Altro criterio di dimensionamento generale del fondo sanitario “federale” è quello dei criteri di determinazione delle regioni-benchmark, ove si è passati dal pareggio di bilancio a criteri di “qualità, appropriatezza ed efficienza”. Che se da un lato evita che si prendano a modello le regioni che tagliano l’assistenza per puntare al pareggio di bilancio, dall’altro introduce nuovo fumo nella determinazione dei criteri.Last but not least, le regioni-benchmark sono salite da 3 a 5. Ma così facendo aumenta la probabilità che si fotografi l’esistente.

Che nel percorso di dimensionamento delle risorse e dei criteri di riparto vi siano innumerevoli trade-off e difficoltà definitorie era risaputo. Si poteva agevolmente ipotizzare che la ricerca del minimo comune denominatore avrebbe determinato forti pressioni al ribasso, diluendo la riforma. Quello che si continua a non capire è l’entusiasmo di Bossi e compari per una riforma che semplicemente non esiste, e che ha un’alta e (a questo punto) crescente probabilità di non vedere mai la luce.

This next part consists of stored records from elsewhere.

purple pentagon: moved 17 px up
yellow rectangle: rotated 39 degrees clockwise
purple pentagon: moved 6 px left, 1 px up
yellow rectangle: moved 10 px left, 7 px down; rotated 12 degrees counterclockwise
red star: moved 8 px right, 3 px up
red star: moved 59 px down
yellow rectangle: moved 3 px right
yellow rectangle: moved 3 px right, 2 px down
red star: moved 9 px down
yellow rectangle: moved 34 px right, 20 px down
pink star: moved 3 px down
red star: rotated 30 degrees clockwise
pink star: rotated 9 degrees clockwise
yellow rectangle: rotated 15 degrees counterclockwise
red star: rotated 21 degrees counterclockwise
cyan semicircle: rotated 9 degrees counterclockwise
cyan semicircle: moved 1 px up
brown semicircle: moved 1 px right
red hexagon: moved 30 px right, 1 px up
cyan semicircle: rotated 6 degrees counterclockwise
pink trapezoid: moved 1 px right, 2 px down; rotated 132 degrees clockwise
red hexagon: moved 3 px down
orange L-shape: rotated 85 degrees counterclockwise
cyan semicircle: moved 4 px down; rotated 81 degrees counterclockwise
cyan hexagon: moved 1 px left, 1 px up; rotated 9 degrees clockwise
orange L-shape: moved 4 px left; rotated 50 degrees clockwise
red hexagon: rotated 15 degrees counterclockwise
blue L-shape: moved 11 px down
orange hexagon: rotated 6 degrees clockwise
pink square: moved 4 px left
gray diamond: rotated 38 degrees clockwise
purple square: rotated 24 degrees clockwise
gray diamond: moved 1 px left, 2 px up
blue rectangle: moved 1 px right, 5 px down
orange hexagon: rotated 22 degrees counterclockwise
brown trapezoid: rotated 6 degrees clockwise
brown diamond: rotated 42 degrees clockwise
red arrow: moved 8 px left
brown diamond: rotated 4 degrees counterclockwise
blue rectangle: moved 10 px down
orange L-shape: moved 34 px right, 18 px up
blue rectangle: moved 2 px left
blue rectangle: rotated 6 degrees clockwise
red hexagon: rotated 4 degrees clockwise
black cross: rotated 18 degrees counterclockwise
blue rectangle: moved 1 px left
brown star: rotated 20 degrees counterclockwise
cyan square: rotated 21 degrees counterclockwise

Ovvio che la base leghista meno instupidita dalla propaganda cominci a porre domande, e lo faccia con frequenza crescente. La reazione di Bossi è prevedibile: utilizzare le sagre paesane per far battute da trivio e rimbecillire di loghi padani il suo popolo. Anche in questo caso vale quello che diciamo da anni per Berlusconi: fino a che punto l’elettorato continuerà a bersi tutte queste panzane, propalate con il carburante del “nemico interno”, dei ladri romani, dei giudici comunisti, della casa di Montecarlo e del destino cinico e baro? Dobbiamo proprio giungere alla conclusione che gli italiani (padani inclusi) hanno un’elevata predisposizione a farsi coglionare?